- **DATA FOR REVIEW**:

__________________________________________________

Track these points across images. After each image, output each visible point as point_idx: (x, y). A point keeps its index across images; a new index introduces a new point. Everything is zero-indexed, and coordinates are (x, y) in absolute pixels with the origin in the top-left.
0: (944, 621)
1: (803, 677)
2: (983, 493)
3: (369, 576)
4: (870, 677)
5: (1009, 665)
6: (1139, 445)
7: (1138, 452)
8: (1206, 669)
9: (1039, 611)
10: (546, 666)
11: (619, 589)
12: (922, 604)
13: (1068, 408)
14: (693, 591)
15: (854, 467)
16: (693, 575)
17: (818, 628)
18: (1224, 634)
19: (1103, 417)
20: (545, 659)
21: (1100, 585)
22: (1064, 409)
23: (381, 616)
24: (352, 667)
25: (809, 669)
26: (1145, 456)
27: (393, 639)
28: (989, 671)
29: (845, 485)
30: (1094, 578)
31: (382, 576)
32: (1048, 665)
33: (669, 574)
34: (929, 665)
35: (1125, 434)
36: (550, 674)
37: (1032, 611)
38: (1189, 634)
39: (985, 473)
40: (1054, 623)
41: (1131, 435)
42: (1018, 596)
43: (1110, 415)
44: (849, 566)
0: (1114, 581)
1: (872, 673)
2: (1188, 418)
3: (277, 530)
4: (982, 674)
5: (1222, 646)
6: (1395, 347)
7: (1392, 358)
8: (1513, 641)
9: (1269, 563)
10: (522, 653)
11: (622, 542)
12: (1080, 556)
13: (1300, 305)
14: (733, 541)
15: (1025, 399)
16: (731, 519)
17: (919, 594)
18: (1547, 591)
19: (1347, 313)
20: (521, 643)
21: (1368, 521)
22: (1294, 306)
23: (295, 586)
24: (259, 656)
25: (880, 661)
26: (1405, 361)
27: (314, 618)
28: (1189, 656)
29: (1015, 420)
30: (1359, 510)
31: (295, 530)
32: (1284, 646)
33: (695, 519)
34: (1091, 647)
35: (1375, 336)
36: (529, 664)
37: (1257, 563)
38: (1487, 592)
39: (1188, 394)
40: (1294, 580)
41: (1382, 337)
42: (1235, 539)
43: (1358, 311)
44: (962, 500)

__________________________________________________

- **PROMPT**: Turn every line of the entries above into a numbered list, omitting any blank lines.

- **YOUR RESPONSE**:
1. Track these points across images. After each image, output each visible point as point_idx: (x, y). A point keeps its index across images; a new index introduces a new point. Everything is zero-indexed, and coordinates are (x, y) in absolute pixels with the origin in the top-left.
2. 0: (944, 621)
3. 1: (803, 677)
4. 2: (983, 493)
5. 3: (369, 576)
6. 4: (870, 677)
7. 5: (1009, 665)
8. 6: (1139, 445)
9. 7: (1138, 452)
10. 8: (1206, 669)
11. 9: (1039, 611)
12. 10: (546, 666)
13. 11: (619, 589)
14. 12: (922, 604)
15. 13: (1068, 408)
16. 14: (693, 591)
17. 15: (854, 467)
18. 16: (693, 575)
19. 17: (818, 628)
20. 18: (1224, 634)
21. 19: (1103, 417)
22. 20: (545, 659)
23. 21: (1100, 585)
24. 22: (1064, 409)
25. 23: (381, 616)
26. 24: (352, 667)
27. 25: (809, 669)
28. 26: (1145, 456)
29. 27: (393, 639)
30. 28: (989, 671)
31. 29: (845, 485)
32. 30: (1094, 578)
33. 31: (382, 576)
34. 32: (1048, 665)
35. 33: (669, 574)
36. 34: (929, 665)
37. 35: (1125, 434)
38. 36: (550, 674)
39. 37: (1032, 611)
40. 38: (1189, 634)
41. 39: (985, 473)
42. 40: (1054, 623)
43. 41: (1131, 435)
44. 42: (1018, 596)
45. 43: (1110, 415)
46. 44: (849, 566)
47. 0: (1114, 581)
48. 1: (872, 673)
49. 2: (1188, 418)
50. 3: (277, 530)
51. 4: (982, 674)
52. 5: (1222, 646)
53. 6: (1395, 347)
54. 7: (1392, 358)
55. 8: (1513, 641)
56. 9: (1269, 563)
57. 10: (522, 653)
58. 11: (622, 542)
59. 12: (1080, 556)
60. 13: (1300, 305)
61. 14: (733, 541)
62. 15: (1025, 399)
63. 16: (731, 519)
64. 17: (919, 594)
65. 18: (1547, 591)
66. 19: (1347, 313)
67. 20: (521, 643)
68. 21: (1368, 521)
69. 22: (1294, 306)
70. 23: (295, 586)
71. 24: (259, 656)
72. 25: (880, 661)
73. 26: (1405, 361)
74. 27: (314, 618)
75. 28: (1189, 656)
76. 29: (1015, 420)
77. 30: (1359, 510)
78. 31: (295, 530)
79. 32: (1284, 646)
80. 33: (695, 519)
81. 34: (1091, 647)
82. 35: (1375, 336)
83. 36: (529, 664)
84. 37: (1257, 563)
85. 38: (1487, 592)
86. 39: (1188, 394)
87. 40: (1294, 580)
88. 41: (1382, 337)
89. 42: (1235, 539)
90. 43: (1358, 311)
91. 44: (962, 500)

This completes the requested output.